It was all RAH-RAH and pom-poms and school colors and loudness. A high school pep assembly. Looking through the lens of time it’s easy to wonder what the point of it all really was. Something to the effect of stating: We are this school! We are a-w-e-s-o-m-e! Other schools (shouted shrilly) are less awesome and we’ll eat them for breakfast! Accompanied, as it was, by the almost-provocative routines of the cheerleaders and the more conservative twirls of the color guard and the strident blasts of trumpets and trombones, it was like a circus of self-aggrandizement. And I always pitied the goths.
How on earth do you survive such a pep fest? When your muse is wearing black and looking dour and avoiding sunlight and all things cheerful? When all around your peers are standing up, stomping their feet, waving their arms, hollering themselves hoarse, and there you are, sitting, quiet, wishing for all the world to be in a corner of the library, reading Poe.
I’m not a goth, but I do have an attitude problem.
It struck me during a service at a local evangelical church. Our burgeoning family filed into a pew, the worship being already in full swing. The words to the songs were displayed on large flat screens, with nature scenes as backgrounds. I ground my teeth.
Why do the songs need to look like obnoxious motivational posters?
Oh my word, this song is idiotic. Worst of all, it’s theologically untrue.
That woman over there is actually going to punch the air with her fist every time that lyric is repeated. Yep, there she goes again.
Stop it, stop it. Sorry, God. I’m having a hard time worshiping You today, this way.
By this time I usually have sat down with one of the babies, bowed my head, and under my breath, began to pray. Sometimes one of the ancient songs will fill my heart and I’ll sing that “..for His mercy endureth forever, alleluia”. All around me people are swaying and singing, hands lifted up in the air, joy in their smiles and cheer all bunched up in the creases ’round their eyes. And I’m like a goth at a pep assembly; I couldn’t possibly feel more out of place.
It isn’t right to mock or disdain, that I know and I regularly confess with sincere grief. But there’s more to my reaction than just pride. I am mourning and I am angry.
I am mourning because I’ve come to know the beauty, warmth, truth, and joy of Eastern Orthodox Christianity, but I cannot be a part of it. I honor my husband’s leading of our family, and have had to lay my desires down. It is one of the few areas in our married life that push came to shove and he had the final say. Most of the time we reach an accord naturally. Not with this. But though we attend evangelical churches (as we are yet in-process of finding a church home), I have his blessing to continue my studies of Eastern Orthodoxy and occasionally we attend services at St John’s. Dustin regularly comes home to me listening to ancient chants and hymns or absorbed in a theological work with a pencil at hand. I partake of the feast by crawling under the table for crumbs. Some is better than none, I remind myself, when tears flow and the sorrow sticks in my throat. Some is better than none.

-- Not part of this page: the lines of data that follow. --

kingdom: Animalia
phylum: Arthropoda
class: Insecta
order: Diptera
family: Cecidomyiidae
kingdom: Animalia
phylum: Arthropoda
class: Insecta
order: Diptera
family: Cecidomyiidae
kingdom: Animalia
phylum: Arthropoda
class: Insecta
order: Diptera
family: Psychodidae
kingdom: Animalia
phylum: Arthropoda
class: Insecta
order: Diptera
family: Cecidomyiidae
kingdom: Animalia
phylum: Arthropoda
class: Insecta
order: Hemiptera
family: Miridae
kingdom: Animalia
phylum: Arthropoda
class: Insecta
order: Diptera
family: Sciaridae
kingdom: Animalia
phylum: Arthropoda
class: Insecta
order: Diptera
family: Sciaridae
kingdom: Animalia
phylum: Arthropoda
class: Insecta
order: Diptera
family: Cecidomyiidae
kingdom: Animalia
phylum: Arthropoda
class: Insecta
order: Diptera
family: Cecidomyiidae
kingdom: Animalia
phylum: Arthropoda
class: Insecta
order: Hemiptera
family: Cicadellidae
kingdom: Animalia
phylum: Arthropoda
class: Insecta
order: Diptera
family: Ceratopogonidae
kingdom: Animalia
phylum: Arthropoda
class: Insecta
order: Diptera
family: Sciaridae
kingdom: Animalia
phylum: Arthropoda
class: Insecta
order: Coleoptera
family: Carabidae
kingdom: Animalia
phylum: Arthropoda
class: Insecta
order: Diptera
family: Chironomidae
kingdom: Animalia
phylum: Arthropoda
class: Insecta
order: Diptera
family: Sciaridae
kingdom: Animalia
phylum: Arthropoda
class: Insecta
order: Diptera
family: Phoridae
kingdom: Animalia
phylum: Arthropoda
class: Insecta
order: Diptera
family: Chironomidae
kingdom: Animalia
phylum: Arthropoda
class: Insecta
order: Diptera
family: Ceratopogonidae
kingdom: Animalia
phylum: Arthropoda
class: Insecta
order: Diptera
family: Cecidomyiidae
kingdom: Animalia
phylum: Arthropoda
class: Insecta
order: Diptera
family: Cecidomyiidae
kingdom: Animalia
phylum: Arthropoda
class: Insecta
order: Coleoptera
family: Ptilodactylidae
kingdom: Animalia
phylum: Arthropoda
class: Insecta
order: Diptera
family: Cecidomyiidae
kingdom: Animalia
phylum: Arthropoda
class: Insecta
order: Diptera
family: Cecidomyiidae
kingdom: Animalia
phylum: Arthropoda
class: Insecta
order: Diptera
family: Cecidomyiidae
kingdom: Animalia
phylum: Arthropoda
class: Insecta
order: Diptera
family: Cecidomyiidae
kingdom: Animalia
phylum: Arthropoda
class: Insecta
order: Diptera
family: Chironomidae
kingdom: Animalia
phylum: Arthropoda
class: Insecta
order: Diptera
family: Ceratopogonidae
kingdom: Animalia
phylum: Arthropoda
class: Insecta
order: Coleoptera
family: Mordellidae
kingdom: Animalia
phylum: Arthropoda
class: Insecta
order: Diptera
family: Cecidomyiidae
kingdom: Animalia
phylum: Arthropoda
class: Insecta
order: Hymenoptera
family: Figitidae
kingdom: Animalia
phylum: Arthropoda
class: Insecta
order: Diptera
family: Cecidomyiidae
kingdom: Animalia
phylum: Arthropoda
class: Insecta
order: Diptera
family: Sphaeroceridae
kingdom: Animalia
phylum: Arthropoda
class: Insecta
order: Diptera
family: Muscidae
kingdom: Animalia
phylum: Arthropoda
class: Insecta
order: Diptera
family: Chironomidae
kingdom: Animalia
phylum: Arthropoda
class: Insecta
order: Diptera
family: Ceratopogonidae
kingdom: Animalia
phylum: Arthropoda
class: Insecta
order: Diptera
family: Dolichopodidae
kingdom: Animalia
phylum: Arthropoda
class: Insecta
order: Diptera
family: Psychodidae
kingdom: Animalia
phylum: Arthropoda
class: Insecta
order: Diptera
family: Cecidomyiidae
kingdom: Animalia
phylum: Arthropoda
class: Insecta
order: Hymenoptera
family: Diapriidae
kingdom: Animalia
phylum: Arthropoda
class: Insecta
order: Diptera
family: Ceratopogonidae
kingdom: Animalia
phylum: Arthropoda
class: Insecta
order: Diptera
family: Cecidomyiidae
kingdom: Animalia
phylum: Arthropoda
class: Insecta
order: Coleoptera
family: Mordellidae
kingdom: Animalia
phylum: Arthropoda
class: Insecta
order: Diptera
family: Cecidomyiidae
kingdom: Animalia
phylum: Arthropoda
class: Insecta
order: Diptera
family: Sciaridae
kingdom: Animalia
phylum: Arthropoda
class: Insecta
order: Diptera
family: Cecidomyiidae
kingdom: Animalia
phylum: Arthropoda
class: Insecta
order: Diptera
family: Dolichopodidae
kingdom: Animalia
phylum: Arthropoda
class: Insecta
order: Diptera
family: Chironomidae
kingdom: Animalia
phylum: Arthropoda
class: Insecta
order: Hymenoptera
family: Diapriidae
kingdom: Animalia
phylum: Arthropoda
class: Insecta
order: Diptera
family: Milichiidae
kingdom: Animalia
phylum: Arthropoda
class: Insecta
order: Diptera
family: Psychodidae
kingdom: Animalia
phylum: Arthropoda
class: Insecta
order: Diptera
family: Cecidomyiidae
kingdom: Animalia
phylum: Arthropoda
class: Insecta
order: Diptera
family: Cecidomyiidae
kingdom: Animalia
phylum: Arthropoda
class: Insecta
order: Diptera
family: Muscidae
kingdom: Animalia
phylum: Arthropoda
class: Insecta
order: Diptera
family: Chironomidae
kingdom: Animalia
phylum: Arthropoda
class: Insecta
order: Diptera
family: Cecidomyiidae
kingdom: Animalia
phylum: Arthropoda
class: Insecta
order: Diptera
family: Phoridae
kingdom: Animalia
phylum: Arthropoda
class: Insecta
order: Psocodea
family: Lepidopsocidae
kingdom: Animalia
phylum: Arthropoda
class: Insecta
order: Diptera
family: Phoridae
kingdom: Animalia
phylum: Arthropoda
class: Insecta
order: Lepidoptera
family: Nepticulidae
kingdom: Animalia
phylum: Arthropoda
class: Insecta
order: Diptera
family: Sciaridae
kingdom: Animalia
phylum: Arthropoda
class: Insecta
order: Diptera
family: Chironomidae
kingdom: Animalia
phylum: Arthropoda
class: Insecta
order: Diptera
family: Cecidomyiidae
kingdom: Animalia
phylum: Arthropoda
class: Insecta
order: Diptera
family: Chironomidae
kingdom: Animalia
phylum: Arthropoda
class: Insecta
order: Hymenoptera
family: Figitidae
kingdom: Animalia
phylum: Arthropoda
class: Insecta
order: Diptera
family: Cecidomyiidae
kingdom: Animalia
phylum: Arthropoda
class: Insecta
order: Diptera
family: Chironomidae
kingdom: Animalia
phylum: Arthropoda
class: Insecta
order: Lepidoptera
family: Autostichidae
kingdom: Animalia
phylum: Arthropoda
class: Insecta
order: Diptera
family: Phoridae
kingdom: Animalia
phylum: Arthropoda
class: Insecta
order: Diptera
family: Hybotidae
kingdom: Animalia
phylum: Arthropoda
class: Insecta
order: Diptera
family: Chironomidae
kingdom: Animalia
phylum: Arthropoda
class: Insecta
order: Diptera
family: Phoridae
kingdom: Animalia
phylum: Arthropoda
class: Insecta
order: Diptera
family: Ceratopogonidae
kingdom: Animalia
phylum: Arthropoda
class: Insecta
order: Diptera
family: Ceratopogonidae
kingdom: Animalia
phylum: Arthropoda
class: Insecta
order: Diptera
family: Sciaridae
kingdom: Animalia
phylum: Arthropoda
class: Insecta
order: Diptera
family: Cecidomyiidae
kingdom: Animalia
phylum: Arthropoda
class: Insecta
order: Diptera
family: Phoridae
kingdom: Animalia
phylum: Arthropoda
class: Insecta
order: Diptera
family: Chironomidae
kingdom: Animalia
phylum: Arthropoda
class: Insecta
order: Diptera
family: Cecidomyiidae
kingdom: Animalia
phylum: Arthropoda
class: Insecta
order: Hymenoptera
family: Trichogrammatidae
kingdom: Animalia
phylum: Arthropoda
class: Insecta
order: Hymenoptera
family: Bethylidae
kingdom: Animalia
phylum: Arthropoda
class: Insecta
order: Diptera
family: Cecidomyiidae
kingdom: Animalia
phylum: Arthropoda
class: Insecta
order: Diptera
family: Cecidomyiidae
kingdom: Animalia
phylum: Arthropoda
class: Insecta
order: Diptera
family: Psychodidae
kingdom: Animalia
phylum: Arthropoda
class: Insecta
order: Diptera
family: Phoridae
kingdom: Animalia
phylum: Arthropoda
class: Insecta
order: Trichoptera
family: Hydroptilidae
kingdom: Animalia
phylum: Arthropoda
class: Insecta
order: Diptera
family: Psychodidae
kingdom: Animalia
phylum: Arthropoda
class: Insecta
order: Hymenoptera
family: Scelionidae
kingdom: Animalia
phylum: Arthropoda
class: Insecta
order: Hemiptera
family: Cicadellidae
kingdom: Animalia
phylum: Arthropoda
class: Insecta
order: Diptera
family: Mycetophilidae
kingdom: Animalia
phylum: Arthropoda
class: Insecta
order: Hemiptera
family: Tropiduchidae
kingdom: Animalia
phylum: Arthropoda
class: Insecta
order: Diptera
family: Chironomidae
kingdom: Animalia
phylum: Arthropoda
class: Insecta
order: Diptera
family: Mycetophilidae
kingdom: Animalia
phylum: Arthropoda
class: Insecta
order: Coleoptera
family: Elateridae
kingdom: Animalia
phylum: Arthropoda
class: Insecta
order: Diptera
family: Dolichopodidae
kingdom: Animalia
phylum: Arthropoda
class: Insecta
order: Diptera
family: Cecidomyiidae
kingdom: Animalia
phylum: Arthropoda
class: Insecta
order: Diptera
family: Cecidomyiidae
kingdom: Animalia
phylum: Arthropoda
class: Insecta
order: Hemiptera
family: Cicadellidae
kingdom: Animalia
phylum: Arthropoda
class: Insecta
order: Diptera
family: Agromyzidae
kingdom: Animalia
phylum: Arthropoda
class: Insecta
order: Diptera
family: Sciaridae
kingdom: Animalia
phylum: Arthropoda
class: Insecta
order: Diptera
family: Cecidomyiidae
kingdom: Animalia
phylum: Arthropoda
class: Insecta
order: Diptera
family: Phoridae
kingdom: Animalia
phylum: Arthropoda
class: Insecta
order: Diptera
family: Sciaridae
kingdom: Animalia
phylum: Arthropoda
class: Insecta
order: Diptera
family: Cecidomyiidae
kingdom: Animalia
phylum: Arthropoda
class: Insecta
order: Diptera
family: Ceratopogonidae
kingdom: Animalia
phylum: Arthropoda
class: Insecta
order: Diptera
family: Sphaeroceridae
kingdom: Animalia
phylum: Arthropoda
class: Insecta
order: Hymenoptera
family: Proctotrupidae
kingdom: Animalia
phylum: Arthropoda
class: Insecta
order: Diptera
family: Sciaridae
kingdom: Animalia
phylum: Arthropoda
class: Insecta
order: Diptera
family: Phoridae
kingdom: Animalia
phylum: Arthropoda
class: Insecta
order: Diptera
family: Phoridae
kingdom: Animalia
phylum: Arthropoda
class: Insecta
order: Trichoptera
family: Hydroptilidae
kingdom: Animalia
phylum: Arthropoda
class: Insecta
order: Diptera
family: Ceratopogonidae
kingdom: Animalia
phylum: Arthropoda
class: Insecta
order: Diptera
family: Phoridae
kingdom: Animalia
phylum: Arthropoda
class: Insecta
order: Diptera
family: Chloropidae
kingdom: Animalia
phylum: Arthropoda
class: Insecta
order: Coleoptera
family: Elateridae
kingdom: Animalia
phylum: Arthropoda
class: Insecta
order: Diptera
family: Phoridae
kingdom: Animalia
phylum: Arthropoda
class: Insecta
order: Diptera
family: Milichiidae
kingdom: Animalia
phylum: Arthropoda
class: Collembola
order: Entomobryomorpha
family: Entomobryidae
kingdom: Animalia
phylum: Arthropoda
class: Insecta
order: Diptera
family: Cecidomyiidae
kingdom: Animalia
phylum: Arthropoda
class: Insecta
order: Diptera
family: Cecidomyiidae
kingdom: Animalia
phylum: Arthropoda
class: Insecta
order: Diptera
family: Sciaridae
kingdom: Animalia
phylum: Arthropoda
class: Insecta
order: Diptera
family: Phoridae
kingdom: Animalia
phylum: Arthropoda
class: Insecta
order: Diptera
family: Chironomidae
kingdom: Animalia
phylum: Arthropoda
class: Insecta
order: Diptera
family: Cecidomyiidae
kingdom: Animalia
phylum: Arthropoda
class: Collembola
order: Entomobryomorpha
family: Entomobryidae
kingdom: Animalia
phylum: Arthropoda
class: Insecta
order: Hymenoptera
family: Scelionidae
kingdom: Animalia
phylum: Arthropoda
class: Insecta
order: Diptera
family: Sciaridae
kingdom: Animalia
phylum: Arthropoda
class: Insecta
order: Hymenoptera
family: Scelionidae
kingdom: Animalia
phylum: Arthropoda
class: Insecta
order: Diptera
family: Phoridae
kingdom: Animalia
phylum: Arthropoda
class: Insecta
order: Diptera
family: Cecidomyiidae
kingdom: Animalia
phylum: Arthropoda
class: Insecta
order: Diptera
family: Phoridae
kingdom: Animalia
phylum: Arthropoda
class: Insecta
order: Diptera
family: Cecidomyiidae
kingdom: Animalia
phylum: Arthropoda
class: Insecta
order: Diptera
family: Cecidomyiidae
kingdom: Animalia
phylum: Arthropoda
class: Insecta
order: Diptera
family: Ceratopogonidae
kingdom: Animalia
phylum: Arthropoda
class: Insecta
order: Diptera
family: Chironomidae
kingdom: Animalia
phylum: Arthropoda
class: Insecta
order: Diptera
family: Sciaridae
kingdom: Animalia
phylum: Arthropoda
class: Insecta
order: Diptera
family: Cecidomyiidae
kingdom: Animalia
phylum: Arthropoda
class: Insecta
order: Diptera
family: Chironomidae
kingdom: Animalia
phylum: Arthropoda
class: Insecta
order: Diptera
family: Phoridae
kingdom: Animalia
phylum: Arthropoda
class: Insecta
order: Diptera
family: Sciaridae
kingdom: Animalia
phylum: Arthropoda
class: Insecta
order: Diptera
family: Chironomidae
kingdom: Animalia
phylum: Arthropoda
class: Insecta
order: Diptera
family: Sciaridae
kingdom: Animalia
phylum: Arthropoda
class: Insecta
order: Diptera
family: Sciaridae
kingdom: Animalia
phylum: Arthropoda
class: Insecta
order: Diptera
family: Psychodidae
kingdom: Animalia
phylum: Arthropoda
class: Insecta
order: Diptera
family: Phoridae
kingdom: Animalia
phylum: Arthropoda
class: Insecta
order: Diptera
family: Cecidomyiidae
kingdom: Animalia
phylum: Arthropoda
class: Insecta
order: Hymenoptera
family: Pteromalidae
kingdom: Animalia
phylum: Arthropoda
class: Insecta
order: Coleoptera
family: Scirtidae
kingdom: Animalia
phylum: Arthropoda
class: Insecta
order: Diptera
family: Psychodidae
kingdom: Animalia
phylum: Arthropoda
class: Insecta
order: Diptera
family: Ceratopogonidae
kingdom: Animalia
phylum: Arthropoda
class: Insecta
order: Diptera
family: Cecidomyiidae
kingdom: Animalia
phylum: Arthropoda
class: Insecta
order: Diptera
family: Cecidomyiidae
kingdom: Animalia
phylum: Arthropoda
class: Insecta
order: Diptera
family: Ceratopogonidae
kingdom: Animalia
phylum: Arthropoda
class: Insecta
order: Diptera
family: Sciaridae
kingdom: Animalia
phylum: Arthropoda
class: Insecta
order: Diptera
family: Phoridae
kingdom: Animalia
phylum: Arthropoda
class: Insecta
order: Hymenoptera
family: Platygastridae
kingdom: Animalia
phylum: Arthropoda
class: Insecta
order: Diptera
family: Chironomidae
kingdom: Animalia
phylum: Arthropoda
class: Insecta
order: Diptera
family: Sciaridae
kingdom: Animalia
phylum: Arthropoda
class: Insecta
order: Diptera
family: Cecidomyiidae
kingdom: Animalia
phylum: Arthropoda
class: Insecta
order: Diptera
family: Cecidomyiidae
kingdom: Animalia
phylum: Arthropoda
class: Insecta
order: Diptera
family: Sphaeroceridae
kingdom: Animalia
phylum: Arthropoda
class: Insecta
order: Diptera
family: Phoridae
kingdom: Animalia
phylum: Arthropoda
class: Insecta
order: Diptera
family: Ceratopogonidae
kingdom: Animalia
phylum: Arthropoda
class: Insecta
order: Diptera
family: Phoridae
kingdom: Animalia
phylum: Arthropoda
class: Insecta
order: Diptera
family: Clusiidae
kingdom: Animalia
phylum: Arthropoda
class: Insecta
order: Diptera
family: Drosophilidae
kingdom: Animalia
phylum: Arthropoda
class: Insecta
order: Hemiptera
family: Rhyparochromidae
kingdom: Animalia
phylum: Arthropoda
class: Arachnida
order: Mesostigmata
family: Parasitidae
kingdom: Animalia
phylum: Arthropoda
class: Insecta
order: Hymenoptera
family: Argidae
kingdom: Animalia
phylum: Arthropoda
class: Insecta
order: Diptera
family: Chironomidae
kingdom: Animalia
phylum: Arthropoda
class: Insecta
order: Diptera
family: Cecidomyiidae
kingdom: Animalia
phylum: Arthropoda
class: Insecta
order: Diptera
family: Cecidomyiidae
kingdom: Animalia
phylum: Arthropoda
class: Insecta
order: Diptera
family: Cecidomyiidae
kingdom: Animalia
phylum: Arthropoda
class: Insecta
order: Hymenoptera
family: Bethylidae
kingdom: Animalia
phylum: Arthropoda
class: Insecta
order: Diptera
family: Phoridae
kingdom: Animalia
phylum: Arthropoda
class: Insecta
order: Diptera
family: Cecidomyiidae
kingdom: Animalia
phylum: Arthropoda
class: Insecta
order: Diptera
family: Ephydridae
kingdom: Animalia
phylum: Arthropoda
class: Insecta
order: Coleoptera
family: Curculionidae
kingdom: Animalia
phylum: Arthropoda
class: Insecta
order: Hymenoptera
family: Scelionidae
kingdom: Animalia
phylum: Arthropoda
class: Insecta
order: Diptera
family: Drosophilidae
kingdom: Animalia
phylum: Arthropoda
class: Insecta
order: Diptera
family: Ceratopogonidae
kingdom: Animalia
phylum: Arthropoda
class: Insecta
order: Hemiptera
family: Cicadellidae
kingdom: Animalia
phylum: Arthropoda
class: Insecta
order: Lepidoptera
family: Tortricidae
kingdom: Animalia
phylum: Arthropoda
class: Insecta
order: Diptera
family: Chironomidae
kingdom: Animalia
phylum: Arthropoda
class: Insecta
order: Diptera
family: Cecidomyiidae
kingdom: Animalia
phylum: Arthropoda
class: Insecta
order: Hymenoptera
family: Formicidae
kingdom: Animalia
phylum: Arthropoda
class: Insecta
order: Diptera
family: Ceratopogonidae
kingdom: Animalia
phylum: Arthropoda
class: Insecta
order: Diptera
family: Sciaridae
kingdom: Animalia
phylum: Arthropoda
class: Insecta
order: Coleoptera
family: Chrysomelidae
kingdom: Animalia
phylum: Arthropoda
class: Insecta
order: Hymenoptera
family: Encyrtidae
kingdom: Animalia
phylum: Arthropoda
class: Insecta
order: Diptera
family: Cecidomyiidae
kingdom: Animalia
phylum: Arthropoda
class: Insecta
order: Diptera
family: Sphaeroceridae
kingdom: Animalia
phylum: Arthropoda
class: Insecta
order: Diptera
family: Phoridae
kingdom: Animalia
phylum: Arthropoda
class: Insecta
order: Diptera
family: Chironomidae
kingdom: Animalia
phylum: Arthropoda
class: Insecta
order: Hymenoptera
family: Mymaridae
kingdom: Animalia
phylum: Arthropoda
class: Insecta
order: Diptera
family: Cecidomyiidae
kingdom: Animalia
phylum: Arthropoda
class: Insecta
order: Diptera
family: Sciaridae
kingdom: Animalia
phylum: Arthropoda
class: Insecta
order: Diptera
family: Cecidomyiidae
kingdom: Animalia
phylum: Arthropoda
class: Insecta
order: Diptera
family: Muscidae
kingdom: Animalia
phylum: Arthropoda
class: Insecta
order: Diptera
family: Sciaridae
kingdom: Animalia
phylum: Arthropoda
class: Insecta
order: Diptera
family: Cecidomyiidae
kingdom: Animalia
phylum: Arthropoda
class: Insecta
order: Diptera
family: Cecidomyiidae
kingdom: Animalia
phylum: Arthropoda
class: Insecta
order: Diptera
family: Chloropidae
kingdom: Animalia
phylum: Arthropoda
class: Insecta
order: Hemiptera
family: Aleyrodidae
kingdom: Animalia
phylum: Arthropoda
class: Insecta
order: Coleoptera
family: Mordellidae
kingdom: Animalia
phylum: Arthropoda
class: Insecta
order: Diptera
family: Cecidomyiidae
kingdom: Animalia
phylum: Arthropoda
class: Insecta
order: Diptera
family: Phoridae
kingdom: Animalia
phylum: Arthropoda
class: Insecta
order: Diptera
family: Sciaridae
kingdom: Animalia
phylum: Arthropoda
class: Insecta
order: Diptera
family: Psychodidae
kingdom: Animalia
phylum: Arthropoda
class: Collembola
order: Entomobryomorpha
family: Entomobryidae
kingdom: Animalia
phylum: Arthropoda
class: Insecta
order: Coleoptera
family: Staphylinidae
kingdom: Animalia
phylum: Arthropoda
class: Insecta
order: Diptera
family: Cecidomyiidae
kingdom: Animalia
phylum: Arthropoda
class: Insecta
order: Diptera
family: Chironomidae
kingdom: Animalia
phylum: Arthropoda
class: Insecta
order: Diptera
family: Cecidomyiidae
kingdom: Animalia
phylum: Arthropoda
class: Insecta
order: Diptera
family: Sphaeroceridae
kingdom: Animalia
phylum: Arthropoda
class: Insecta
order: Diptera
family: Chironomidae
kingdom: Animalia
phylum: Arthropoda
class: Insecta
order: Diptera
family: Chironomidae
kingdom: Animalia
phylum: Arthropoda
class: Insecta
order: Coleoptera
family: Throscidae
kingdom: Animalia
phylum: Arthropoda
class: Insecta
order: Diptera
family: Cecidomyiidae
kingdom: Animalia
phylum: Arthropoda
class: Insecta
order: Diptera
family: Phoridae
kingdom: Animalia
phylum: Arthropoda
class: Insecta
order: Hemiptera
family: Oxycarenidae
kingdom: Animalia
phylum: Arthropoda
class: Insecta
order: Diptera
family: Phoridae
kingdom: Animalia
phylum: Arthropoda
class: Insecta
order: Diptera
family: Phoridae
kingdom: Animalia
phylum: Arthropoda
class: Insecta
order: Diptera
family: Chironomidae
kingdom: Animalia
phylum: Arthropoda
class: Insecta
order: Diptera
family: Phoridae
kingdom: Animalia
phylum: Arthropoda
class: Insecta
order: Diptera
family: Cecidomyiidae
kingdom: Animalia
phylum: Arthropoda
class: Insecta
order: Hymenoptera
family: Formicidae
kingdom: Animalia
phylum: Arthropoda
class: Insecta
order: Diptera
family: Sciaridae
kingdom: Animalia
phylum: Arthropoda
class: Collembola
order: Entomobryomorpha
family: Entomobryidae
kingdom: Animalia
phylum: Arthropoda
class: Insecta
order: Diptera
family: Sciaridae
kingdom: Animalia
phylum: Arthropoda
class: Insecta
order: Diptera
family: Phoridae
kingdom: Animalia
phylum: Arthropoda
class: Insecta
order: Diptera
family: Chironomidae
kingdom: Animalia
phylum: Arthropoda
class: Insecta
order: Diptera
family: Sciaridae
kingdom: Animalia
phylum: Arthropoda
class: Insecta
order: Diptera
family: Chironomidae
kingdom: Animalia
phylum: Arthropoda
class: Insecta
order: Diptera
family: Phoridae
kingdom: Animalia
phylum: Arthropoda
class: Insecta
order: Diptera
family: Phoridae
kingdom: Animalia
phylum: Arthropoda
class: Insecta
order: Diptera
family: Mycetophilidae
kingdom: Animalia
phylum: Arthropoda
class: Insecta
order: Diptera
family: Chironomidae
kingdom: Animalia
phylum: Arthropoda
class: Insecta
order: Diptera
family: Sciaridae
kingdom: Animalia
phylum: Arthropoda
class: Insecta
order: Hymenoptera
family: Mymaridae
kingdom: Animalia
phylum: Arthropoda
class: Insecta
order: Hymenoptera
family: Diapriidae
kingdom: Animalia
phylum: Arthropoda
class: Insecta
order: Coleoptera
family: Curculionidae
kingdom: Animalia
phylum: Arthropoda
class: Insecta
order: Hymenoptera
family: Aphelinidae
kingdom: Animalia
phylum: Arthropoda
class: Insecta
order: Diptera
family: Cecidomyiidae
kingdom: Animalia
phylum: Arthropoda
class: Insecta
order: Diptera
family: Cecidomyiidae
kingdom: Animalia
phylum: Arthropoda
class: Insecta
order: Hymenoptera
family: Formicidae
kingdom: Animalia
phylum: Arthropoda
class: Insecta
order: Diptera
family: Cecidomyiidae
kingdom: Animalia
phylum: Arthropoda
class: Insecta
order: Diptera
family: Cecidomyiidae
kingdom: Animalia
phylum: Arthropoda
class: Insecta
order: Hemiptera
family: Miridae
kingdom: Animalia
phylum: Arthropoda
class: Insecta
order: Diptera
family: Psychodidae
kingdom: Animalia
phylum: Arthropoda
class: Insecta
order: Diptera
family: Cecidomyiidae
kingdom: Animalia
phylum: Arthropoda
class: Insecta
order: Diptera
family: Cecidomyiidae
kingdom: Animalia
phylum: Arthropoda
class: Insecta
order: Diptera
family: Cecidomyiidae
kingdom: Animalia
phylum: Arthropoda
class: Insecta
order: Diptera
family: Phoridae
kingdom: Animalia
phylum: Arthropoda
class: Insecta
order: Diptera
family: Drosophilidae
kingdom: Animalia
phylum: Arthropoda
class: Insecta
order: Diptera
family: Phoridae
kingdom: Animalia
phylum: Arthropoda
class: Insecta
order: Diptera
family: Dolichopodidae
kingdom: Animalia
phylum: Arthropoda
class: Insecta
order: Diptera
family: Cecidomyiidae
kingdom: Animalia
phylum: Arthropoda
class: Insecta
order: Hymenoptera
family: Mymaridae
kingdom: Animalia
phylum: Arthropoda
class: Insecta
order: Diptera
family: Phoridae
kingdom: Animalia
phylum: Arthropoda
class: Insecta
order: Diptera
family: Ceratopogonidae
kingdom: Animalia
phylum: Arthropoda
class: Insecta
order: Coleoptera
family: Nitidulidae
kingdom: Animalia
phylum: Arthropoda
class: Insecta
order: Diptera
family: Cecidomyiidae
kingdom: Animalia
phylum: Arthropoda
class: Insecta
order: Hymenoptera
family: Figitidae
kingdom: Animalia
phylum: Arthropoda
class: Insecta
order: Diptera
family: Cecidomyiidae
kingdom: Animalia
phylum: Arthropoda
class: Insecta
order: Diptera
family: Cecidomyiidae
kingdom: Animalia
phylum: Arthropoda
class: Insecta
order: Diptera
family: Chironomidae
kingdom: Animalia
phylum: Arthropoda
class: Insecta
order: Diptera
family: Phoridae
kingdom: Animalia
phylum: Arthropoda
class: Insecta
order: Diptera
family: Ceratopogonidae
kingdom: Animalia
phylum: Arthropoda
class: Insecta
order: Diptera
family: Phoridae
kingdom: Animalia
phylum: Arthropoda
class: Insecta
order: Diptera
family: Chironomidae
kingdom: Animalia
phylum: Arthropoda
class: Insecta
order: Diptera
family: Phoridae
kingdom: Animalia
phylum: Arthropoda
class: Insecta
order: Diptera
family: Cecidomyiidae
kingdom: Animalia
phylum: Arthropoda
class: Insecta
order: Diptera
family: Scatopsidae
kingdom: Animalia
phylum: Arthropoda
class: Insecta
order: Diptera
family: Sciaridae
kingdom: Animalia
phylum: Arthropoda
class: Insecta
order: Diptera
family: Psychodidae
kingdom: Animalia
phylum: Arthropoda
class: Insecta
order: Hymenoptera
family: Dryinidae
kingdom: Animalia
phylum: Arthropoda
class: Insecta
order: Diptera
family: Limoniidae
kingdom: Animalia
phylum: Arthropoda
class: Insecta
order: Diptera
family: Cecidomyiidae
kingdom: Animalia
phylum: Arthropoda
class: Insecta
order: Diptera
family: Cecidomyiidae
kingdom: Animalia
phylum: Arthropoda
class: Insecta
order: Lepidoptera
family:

I am angry because so many churches are singing nonsense. And heresy. Seriously, who is writing this crap? It feels like a narcissistic romp through my own emotions with Jesus thrown in. Music is a powerful medium for informing our beliefs; are we singing our theology? Are we singing true things?
I have to be fair; not all the songs are bad. Maybe even Byzantine chants would look cheesy overlaying some picture of a waterfall.
When the final prayer has been said, to the background accompaniment of soft guitar strummings, I keep my head low. I gather our things and hope no one talks to me. Because, though I am a believer and a sister in Christ, and though this was all once as familiar to me as sliced bread, I am painfully out of place. I cannot put on a false and brave smile and speak Christianese with the cheerful strangers around me. I’ve never been good at pretending, so I’m afraid this would happen:
“Good morning! I haven’t met you yet! Are you folks from around here?”
“These all your kids? Are you just visiting or….?”
“I don’t want to be here. I don’t like evangelicalism anymore. I think I’m burnt out on everything that’s happened in the Western church since the Byzantine times. I’m tired of the autonomy, the lack of authority, the sola scriptura-touting denominational sectarianism. I’m only here because my husband likes this. I’m a mess. I’m sorry I’m so rude. I’m going to go to the car and cry now”.
I don’t want to do that to someone on a Sunday morning. I am getting to know the patterns in the carpet well.
Trust me, I know, I know my attitude is bent and snarly. But I’m also in pain. Deep pain and grief. Measure me some grace on that account.
And pray, I beg you, that God would give me His peace about where I can be and where I can’t, where I can feast and where I can’t. And may the crumbs from His table satisfy and nourish me as I seek Him.